Pour l’heure, deux sociétés travaillent sur ces sujets en France : Aerolight et NeoFuel. La première, notamment déjà connue pour son système d’injection EFI Unicorn pour les Rotax, propose en option à sa solution EFI Unicorn la fonction multi-fuel. Cette fonction est dès à présent disponible pour tous les Rotax 9XX, donc sur ULM, voire CNRA. Le système permet aux Rotax d’utiliser les bio-carburants dans n’importe quel mix avec d’autres carburants.
Pour cela, Jean-Baptiste Bely et Benoît Dametto se sont appuyés sur plus de « quinze ans d’expérience avec ce carburant dans le monde du sport automobile (24h00 du Mans, GT series). Un V8, V10, V12 lors d’une course de 24h00, voire une saison à plus de 600 ch, subit plus que nos Rotax et les moteurs vivent mieux à l’éthanol 100 qu’à l’essence » précise
J.-B. Bely qui précise que « l’éthanol est moins corrosif que l’essence pour tout le circuit carburant ». Ceci affirmé après plus de trois ans de tests avec de l’éthanol dans des réservoirs en plastique, composite, aluminium, sans détérioration. Si un doute existe sur un réservoir en composites, la fiche technique des résines employées est demandée au constructeur de l’appareil pour vérification chimique.
À Bourg-en-Bresse, on précise que « ce système (multi-fuel) est adaptable sur la plupart des moteurs à carburateur ou à injection sans modifier leurs caractéristiques initiales telles que la cylindrée ou le régime maximal. Il vise à offrir une solution de rétrofit efficace et fiable, réduisant ainsi l’empreinte carbone et améliorant les performances globales des moteurs ». D’où la volonté d’Aerolight de viser à l’avenir une utilisation sur appareils certifiés VLA/LSA déjà motorisés Rotax, mais sans donner d’échéance, voire aussi une adaptation aux Lycoming, Continental et ULPower, soit « tous les moteurs finalement ».

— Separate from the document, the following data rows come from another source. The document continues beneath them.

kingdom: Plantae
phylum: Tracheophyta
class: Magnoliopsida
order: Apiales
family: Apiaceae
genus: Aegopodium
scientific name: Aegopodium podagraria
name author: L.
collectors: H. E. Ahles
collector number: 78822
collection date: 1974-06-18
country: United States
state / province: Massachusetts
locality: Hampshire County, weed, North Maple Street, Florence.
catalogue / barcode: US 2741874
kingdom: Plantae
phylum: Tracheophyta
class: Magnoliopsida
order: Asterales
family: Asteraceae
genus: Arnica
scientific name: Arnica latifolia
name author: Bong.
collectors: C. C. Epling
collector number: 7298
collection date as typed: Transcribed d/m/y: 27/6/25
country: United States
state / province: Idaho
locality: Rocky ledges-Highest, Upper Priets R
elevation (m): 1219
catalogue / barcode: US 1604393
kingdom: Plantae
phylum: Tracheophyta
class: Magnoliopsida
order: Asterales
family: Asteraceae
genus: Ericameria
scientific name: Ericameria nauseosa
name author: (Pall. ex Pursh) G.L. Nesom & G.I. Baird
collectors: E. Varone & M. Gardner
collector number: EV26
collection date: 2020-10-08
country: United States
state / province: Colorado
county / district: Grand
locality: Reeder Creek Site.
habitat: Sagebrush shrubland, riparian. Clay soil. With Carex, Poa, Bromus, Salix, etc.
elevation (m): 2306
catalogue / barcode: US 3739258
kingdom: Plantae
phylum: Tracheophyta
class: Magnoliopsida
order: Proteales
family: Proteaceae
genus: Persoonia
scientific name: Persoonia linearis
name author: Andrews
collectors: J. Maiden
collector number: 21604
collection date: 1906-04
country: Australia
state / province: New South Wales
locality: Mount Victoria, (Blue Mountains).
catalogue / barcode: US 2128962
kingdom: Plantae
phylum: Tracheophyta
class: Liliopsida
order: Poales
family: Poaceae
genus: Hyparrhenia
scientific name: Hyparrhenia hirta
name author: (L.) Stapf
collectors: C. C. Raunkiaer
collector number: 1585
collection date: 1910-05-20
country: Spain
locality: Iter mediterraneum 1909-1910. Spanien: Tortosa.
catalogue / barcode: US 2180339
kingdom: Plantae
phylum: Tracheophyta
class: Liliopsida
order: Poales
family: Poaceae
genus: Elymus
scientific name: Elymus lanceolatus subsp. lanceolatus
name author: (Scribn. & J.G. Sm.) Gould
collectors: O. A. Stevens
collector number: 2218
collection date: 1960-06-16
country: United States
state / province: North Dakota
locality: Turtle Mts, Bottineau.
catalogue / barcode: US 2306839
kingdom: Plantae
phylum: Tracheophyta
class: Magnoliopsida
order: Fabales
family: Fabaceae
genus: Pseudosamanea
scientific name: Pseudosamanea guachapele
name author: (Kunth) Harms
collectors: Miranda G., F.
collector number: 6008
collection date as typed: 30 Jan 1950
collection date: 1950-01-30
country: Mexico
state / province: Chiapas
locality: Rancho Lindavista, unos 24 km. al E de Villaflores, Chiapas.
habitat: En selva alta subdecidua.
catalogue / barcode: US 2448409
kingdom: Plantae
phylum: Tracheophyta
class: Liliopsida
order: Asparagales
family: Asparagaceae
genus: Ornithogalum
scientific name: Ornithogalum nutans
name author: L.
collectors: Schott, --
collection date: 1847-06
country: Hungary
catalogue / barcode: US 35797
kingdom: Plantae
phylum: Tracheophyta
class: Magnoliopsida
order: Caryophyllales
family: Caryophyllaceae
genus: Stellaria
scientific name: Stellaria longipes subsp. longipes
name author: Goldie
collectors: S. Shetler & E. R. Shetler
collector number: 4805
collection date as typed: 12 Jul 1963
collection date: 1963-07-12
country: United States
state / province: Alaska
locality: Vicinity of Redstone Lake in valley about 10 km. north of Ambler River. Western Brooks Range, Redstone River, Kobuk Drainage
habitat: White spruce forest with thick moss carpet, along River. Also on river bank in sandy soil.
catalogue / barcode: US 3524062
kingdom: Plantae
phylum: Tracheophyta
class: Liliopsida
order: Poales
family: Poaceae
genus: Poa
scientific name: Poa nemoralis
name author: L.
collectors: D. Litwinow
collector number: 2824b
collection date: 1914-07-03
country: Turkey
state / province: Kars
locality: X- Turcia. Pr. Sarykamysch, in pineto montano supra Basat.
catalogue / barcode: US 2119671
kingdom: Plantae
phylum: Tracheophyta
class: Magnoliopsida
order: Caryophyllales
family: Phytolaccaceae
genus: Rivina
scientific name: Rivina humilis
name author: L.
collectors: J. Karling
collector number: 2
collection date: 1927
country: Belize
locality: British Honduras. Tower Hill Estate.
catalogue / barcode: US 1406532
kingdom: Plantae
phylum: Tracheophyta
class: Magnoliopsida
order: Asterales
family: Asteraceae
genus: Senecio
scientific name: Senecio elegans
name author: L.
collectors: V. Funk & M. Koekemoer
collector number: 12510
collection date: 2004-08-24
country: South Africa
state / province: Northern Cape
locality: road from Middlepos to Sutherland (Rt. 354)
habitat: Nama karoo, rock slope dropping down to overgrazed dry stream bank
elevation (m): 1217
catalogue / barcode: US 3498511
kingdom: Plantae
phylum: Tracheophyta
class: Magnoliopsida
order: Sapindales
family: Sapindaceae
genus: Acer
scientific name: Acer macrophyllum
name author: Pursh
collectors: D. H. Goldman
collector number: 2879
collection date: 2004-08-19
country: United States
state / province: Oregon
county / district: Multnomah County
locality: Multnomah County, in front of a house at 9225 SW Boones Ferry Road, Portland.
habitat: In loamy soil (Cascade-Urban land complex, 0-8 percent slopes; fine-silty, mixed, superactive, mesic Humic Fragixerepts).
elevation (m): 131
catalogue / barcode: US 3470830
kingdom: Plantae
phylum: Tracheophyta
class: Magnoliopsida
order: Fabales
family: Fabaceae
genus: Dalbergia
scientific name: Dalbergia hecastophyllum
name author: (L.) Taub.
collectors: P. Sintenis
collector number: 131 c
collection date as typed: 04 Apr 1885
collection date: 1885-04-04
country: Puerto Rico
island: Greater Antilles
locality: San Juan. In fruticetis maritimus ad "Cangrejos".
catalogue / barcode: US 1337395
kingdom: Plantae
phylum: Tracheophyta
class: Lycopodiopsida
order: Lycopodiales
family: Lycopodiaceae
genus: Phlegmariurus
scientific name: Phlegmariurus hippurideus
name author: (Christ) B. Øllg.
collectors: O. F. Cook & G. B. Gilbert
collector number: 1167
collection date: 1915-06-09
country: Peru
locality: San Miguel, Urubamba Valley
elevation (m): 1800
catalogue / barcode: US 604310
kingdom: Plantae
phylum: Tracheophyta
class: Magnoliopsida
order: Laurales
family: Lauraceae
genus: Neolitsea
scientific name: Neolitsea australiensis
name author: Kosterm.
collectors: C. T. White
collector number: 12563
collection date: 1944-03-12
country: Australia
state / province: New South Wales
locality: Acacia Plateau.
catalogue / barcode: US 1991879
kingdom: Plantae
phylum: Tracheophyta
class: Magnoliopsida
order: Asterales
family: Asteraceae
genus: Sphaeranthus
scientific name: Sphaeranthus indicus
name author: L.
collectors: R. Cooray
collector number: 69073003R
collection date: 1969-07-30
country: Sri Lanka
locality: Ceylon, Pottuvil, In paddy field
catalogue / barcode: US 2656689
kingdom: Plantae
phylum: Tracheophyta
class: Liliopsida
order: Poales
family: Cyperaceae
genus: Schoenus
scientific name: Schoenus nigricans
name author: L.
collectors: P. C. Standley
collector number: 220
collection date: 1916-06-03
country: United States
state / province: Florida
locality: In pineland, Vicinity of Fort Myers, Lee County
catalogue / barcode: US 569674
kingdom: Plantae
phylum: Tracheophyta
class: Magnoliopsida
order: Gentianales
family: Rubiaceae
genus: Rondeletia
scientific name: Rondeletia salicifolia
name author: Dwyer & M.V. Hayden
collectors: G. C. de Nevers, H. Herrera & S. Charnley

NeoFuel, récente start-up bordelaise, vise aussi ce marché, orienté Lycoming et Continental utilisés dans les aéro-clubs, avec le soutien fédéral. Cette société compte ainsi « proposer à l’avenir des kits de compatibilité des circuits carburants avec tous les types de carburants ».
La démarche comprendra successivement la mise au point d’un boîtier de déshydratation de l’éthanol, avant de remplacer carburateur ou système d’injection mécanique. Le tout devra être contrôlé par un module de commande électronique (ECU) alimenté par les capteurs de taux d’éthanol, d’oxygène, de températures pour gérer injection et allumage… Il restera à résoudre les problèmes des sièges de soupapes des moteurs les plus anciens et à atteindre les « redondances nécessaires pour répondre aux exigences de certification ».
Pour l’heure, cela reste la théorie avec des kits d’adaptation prévus à l’avenir pour Lycoming, Continental, Rotax et ayant « la capacité de mélanger les types de carburant sans limitations », soit « à la fois nos carburants actuels (Avgas 100LL), les premiers substituts sans plomb (UL91, UL94, GAMI, etc.), les carburants automobiles (SP98, SP95, E10…) jusqu’aux carburants à base d’éthanol, sans plomb ni carbone (E85) ». L’objectif est que « tous les moteurs existants (Lycoming, Continental et Rotax) bénéficieront d’un kit certifié (AML/STC de l’EASA, de la FAA ou des Autorités nationales) ».